### Exercise
Reproduce every line of the items below word for word, without any change.

[Dataset records]

_ _ _ _ _

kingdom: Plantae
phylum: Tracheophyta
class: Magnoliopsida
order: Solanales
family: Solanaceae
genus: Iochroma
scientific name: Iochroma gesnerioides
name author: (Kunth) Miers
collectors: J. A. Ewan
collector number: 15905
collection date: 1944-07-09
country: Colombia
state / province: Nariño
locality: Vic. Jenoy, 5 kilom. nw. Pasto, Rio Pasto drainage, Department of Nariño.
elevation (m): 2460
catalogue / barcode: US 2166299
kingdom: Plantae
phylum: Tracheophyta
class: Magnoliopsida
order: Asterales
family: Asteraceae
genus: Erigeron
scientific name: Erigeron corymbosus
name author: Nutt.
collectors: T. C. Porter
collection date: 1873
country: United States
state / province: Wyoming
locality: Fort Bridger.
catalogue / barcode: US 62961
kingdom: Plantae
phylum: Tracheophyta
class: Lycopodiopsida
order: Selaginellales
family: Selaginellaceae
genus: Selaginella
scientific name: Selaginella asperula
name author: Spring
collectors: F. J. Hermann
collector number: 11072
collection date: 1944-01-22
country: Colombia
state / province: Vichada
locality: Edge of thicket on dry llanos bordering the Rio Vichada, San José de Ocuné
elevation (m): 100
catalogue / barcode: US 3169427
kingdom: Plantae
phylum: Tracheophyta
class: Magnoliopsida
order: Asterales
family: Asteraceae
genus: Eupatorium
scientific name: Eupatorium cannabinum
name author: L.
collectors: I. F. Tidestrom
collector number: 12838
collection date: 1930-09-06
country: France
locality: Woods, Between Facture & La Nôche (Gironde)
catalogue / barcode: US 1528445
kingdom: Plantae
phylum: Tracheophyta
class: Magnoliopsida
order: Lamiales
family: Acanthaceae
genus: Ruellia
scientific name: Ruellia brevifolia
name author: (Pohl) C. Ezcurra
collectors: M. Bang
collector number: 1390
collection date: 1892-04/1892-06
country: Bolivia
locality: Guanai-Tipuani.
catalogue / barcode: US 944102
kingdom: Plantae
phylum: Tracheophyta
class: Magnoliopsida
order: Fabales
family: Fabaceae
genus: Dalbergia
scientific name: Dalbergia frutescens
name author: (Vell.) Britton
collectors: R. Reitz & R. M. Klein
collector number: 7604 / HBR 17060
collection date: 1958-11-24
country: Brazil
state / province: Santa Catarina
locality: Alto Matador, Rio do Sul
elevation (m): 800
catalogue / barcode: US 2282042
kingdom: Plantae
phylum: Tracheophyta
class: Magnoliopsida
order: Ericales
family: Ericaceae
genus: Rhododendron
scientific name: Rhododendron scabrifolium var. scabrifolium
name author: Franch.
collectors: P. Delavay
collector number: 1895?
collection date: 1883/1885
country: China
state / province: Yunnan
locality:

_ _ _ _ _

### Solution to the exercise
kingdom: Plantae
phylum: Tracheophyta
class: Magnoliopsida
order: Solanales
family: Solanaceae
genus: Iochroma
scientific name: Iochroma gesnerioides
name author: (Kunth) Miers
collectors: J. A. Ewan
collector number: 15905
collection date: 1944-07-09
country: Colombia
state / province: Nariño
locality: Vic. Jenoy, 5 kilom. nw. Pasto, Rio Pasto drainage, Department of Nariño.
elevation (m): 2460
catalogue / barcode: US 2166299
kingdom: Plantae
phylum: Tracheophyta
class: Magnoliopsida
order: Asterales
family: Asteraceae
genus: Erigeron
scientific name: Erigeron corymbosus
name author: Nutt.
collectors: T. C. Porter
collection date: 1873
country: United States
state / province: Wyoming
locality: Fort Bridger.
catalogue / barcode: US 62961
kingdom: Plantae
phylum: Tracheophyta
class: Lycopodiopsida
order: Selaginellales
family: Selaginellaceae
genus: Selaginella
scientific name: Selaginella asperula
name author: Spring
collectors: F. J. Hermann
collector number: 11072
collection date: 1944-01-22
country: Colombia
state / province: Vichada
locality: Edge of thicket on dry llanos bordering the Rio Vichada, San José de Ocuné
elevation (m): 100
catalogue / barcode: US 3169427
kingdom: Plantae
phylum: Tracheophyta
class: Magnoliopsida
order: Asterales
family: Asteraceae
genus: Eupatorium
scientific name: Eupatorium cannabinum
name author: L.
collectors: I. F. Tidestrom
collector number: 12838
collection date: 1930-09-06
country: France
locality: Woods, Between Facture & La Nôche (Gironde)
catalogue / barcode: US 1528445
kingdom: Plantae
phylum: Tracheophyta
class: Magnoliopsida
order: Lamiales
family: Acanthaceae
genus: Ruellia
scientific name: Ruellia brevifolia
name author: (Pohl) C. Ezcurra
collectors: M. Bang
collector number: 1390
collection date: 1892-04/1892-06
country: Bolivia
locality: Guanai-Tipuani.
catalogue / barcode: US 944102
kingdom: Plantae
phylum: Tracheophyta
class: Magnoliopsida
order: Fabales
family: Fabaceae
genus: Dalbergia
scientific name: Dalbergia frutescens
name author: (Vell.) Britton
collectors: R. Reitz & R. M. Klein
collector number: 7604 / HBR 17060
collection date: 1958-11-24
country: Brazil
state / province: Santa Catarina
locality: Alto Matador, Rio do Sul
elevation (m): 800
catalogue / barcode: US 2282042
kingdom: Plantae
phylum: Tracheophyta
class: Magnoliopsida
order: Ericales
family: Ericaceae
genus: Rhododendron
scientific name: Rhododendron scabrifolium var. scabrifolium
name author: Franch.
collectors: P. Delavay
collector number: 1895?
collection date: 1883/1885
country: China
state / province: Yunnan
locality:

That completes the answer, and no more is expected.